Monday nights were always the same. But not this Monday.

I had a sad Patrick in my room. His stomach hurt from sadness and his eyes are red and filled with tears.

Over the weekend, Andy found out that Patrick was sleeping with Pete. This was the first time I'd been hearing of this too, and frankly I'm upset about why he didn't tell me AND the fact he had sex for the first time and didn't tell me.

Today, Andy didn't speak to Patrick. He wouldn't even look at him. I mean, I wouldn't either but I can't tell Patrick this. What he did wasn't good.

But he's my friend and I gotta be there for him, even if his morals are wrong. I think?

"You still have Pete, though. Right? That's always good?" Dallon whispered hopefully to cheer up Patrick. He didn't exactly know what to do in this situation, he didn't know how to help.

Patrick cried more. "Andy wasn't good enough anyways. I mean I-I don't support this... Way... Of showing him that, but he wasn't good enough." Dallon patted his back. Patrick sobbed harder. His face was buried in his chest and he could feel how wet his shirt was. "I fucked up, Dal, I fucked up so bad!" He cried more.

The only option Dallon had was to wait out his crying. Anything he said didn't help him at all. If anything, it made him cry more.

When Patrick finally stopped it was when Dallon put on a movie and made him popcorn. He fell asleep. He looked so peaceful. His phone was blowing up. Pete was texting him asking if he was okay, people were asking him what happened, Andy was telling him what he though about this whole situation and to be honest it was very mature. He didn't call Patrick any names, didn't bring him down, I didn't know why Patrick didn't appreciate him enough.

I finally got some peace and quiet and checked my phone. To no surprise I had zero notifications and the time was 7:39 pm. God, he'd been there all day and I didn't do my homework.

I crawled off the bed, being as cautious as I could, trying to grab my school bag. My desk wasn't cleared off but the chair was, I could make due. In the midst of unpacking and getting comfy, I heard something, a tick. I looked to Patrick who was still asleep. It sounded again and I searched for where the sound was coming from. Once more and I would think I'm going crazy, which did happen. I went back to my previous actions and took out my binder, placing it over everything on my desk and just as I did I heard another tick. This time, I thought, it was something under the binder. I cleared it off and placed it there again, then placed my textbook over it and the same thing. I'm crazy, it's happened. I've gone mad.

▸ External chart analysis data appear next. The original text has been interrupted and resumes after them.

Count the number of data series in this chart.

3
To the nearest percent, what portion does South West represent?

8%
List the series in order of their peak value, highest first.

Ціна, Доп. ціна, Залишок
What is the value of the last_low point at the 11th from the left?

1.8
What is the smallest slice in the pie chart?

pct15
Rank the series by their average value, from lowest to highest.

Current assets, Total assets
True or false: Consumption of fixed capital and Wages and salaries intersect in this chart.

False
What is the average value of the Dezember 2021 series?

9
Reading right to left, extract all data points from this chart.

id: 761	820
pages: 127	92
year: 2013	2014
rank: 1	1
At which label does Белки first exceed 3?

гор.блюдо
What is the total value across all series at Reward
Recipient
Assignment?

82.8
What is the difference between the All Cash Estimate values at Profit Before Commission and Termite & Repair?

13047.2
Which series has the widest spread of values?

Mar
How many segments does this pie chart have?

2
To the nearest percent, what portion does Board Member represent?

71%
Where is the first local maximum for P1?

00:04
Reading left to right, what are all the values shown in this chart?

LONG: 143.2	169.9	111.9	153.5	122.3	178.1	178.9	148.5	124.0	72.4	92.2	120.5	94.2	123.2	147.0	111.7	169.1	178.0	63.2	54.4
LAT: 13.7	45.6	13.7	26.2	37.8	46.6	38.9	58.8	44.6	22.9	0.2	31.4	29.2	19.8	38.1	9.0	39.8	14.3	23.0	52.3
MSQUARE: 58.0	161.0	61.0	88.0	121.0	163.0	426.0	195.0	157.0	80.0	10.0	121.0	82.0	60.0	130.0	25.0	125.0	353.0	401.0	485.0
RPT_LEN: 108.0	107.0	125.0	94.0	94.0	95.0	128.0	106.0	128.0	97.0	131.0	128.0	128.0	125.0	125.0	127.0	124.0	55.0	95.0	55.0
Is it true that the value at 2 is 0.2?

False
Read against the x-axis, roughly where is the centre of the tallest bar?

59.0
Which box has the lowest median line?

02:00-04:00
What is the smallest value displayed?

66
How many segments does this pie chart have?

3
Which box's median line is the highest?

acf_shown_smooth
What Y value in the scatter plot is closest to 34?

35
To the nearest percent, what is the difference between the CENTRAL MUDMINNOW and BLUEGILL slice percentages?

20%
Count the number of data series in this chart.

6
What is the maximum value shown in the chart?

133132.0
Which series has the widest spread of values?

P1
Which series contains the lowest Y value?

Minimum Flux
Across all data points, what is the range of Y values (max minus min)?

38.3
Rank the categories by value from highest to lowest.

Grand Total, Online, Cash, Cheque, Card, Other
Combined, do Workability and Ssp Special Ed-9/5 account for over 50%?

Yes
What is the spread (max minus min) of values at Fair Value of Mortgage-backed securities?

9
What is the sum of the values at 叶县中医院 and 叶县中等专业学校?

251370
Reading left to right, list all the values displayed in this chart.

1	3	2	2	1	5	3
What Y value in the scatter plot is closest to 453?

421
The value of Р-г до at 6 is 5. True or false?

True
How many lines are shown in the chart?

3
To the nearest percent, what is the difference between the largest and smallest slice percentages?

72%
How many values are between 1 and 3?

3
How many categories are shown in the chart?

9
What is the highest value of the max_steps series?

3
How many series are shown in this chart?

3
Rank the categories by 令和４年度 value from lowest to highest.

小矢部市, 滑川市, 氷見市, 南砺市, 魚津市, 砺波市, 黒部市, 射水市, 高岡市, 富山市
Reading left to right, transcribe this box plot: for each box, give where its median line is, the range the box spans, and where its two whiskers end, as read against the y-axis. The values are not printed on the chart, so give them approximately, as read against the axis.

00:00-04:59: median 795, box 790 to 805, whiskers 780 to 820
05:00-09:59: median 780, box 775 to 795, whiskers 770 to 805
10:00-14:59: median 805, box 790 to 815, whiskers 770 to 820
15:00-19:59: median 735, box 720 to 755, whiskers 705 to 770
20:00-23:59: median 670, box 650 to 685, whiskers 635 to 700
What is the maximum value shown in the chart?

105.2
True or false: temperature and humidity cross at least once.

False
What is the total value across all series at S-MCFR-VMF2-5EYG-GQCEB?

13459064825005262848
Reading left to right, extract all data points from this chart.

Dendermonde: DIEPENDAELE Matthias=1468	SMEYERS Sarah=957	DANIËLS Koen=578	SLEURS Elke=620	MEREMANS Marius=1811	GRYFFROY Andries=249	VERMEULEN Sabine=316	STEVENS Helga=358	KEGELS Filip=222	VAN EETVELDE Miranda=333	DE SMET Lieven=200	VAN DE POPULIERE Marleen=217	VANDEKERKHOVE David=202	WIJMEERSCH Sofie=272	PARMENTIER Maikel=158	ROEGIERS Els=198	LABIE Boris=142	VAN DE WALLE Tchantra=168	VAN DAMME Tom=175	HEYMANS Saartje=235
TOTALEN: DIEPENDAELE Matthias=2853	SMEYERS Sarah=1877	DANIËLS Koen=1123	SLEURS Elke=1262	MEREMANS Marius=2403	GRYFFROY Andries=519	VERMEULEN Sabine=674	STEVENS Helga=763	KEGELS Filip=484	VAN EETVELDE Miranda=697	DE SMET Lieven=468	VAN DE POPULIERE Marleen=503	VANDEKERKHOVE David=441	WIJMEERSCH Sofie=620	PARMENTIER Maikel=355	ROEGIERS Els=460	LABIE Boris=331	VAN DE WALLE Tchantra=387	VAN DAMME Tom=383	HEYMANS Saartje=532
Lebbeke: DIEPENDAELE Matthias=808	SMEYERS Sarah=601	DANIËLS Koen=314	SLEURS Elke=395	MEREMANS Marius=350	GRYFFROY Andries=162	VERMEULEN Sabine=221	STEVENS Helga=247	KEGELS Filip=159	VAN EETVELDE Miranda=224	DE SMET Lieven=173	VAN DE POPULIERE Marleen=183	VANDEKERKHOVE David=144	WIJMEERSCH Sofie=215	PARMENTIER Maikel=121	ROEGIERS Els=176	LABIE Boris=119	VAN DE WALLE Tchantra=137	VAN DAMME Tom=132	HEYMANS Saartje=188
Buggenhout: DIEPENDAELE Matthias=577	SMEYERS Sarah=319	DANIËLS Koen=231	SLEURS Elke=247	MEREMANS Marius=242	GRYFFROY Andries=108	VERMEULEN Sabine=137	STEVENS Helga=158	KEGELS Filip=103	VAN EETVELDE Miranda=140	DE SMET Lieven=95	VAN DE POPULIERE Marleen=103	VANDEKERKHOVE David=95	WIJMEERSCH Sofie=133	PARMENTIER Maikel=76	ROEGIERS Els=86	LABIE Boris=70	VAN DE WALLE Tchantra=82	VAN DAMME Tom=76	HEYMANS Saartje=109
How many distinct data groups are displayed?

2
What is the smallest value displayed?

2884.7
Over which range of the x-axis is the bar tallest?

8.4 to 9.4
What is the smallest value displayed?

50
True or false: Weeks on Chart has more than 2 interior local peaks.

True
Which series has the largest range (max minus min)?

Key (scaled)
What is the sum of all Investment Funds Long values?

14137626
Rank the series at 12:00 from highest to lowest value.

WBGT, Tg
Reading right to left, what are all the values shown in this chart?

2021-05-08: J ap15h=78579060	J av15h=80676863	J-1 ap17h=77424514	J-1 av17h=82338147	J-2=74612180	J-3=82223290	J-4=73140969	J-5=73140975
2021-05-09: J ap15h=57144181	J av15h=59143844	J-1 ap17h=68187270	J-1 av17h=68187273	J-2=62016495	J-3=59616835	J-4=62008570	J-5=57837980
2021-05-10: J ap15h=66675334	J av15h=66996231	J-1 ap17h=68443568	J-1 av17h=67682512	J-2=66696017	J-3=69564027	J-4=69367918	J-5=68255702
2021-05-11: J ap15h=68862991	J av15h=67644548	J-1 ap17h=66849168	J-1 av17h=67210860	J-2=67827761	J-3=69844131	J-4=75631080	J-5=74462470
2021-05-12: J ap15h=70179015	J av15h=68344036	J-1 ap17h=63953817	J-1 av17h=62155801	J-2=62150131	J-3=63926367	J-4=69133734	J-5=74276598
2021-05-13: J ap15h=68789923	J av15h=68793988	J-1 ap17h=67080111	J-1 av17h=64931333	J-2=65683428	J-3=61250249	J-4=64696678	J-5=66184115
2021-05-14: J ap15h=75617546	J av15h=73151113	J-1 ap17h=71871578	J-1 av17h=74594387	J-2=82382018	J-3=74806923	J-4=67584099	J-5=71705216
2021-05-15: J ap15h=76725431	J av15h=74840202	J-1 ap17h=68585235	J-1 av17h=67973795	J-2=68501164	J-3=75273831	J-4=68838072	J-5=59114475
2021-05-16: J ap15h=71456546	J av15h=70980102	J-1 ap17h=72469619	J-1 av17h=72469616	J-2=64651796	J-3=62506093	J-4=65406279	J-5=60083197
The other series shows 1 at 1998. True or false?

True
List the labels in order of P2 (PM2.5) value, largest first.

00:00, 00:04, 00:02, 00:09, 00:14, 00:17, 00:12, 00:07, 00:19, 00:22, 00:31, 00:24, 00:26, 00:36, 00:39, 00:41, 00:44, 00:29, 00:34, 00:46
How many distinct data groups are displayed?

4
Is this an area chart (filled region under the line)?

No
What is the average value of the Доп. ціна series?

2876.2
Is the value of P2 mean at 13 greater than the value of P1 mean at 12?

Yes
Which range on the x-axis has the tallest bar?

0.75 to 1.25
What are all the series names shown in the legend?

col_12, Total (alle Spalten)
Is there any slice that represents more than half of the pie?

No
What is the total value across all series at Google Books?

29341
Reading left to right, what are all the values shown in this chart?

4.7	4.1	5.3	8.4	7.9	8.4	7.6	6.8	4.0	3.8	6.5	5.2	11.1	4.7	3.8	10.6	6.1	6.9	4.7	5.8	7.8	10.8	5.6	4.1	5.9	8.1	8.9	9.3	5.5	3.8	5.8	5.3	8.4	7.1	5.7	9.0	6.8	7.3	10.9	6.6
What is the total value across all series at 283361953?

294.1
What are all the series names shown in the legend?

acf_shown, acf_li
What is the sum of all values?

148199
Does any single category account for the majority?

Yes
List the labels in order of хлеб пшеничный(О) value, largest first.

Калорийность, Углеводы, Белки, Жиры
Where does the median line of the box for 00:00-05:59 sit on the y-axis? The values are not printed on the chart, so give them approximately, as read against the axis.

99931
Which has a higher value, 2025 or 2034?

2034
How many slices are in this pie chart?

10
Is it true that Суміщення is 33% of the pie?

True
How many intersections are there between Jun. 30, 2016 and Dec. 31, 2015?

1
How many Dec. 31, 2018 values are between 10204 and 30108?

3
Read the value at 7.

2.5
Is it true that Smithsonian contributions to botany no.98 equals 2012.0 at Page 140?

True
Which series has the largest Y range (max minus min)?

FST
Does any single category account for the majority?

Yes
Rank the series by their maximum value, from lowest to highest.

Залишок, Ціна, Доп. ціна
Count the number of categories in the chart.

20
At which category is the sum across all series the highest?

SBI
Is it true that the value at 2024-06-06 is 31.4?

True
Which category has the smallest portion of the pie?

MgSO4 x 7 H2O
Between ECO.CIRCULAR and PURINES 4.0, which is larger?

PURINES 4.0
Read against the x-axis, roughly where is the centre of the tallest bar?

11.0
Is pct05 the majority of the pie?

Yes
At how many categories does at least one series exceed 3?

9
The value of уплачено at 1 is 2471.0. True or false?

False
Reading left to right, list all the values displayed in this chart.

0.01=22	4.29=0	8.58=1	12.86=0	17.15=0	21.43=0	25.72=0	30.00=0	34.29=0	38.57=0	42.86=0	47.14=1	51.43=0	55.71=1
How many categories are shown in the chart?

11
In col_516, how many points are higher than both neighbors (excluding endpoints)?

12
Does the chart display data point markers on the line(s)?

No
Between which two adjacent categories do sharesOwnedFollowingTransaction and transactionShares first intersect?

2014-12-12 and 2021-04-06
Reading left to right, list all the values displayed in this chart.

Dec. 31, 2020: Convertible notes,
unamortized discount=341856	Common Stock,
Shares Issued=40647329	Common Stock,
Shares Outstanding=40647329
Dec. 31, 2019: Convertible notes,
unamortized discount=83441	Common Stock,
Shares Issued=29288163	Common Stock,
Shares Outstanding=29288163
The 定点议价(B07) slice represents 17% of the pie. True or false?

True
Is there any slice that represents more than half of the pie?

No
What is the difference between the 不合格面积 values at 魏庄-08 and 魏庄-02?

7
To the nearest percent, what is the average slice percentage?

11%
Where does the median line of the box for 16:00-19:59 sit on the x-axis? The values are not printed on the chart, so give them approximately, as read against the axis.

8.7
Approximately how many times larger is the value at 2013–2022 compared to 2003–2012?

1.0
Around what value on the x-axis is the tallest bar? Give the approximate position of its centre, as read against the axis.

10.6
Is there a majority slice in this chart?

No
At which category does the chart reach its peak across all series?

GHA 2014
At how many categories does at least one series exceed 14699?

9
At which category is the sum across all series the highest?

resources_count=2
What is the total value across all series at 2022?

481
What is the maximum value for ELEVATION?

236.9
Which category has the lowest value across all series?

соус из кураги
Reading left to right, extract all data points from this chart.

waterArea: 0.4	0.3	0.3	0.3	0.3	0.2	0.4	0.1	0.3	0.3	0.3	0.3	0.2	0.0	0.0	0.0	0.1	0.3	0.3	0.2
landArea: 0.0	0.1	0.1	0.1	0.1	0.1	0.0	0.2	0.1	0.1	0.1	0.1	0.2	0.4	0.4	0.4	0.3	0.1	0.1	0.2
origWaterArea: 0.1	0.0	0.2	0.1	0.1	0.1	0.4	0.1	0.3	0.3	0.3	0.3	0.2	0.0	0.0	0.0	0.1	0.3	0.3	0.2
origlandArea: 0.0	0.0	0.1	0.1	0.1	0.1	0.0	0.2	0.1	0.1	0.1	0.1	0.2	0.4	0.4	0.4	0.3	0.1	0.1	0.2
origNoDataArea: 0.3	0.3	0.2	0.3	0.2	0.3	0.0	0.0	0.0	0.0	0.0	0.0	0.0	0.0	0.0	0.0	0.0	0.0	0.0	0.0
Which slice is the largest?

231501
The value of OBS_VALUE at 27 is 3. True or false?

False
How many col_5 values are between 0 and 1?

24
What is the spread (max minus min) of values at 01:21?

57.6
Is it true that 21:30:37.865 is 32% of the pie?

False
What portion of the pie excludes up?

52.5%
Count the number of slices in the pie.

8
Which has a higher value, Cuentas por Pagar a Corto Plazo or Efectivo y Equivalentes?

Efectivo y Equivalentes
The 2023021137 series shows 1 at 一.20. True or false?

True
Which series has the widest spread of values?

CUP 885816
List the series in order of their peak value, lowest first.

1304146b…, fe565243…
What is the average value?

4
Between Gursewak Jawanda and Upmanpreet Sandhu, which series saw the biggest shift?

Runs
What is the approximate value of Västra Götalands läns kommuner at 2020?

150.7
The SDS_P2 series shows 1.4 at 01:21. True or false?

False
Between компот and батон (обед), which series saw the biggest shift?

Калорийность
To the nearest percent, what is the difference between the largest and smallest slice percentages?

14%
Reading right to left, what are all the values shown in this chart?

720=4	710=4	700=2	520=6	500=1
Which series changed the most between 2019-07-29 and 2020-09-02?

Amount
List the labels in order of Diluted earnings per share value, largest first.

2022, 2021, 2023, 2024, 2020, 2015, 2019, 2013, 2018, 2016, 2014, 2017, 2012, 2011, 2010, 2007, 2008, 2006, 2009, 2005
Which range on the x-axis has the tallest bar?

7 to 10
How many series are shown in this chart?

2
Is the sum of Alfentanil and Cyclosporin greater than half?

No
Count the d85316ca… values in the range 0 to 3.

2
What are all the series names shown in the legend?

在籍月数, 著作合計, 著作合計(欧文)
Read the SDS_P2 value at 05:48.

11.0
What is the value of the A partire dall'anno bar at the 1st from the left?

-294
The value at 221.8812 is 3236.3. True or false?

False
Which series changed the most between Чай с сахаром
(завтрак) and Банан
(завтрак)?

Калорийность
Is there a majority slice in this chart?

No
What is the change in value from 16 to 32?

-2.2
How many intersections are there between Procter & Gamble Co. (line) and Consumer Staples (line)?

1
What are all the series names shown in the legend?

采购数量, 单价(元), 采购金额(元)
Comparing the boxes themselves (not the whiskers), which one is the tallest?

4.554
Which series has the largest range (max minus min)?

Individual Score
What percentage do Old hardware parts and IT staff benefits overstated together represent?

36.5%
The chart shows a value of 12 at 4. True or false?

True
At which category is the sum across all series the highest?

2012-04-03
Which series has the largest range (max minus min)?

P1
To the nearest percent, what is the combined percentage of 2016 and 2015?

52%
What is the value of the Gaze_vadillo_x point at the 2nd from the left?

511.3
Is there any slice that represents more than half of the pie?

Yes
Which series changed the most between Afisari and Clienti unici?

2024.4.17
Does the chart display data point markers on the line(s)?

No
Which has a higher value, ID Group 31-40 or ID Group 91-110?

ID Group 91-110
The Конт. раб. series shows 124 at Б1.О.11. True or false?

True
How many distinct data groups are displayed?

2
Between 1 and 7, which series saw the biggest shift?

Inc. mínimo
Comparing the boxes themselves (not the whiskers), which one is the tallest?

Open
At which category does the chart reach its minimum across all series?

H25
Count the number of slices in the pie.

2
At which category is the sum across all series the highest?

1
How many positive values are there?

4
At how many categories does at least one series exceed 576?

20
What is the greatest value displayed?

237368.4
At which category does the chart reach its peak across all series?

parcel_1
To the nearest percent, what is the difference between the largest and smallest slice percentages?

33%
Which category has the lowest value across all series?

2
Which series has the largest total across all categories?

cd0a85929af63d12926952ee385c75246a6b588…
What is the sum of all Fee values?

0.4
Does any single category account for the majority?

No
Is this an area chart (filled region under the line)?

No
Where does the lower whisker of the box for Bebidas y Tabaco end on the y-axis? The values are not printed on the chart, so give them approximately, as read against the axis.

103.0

But no. Patrick turned on my bed and I sighed that he didn't wake up. If he moved, he could definitely hear the sound too. I looked out the window and sighed, staring at the faint cracks on my- WAIT why is my window cracked?

Oh god, I know what this is.

I lift the window to see Brendon standing in my yard, holding a guitar in one hand and another rock in the other and throwing it up. I watched it land on my floor.

I picked it up and whipped it back down, "You got a lot of nerve showing up here Urie," I yelled to him. God I was so angry I wanted to cry.

He dodged the rock. I noticed he had some friends, Pete, Josh, some other people I don't care about enough to mention.

Patrick came to the window and the second he saw Pete he was outside already. I was left in my room with myself.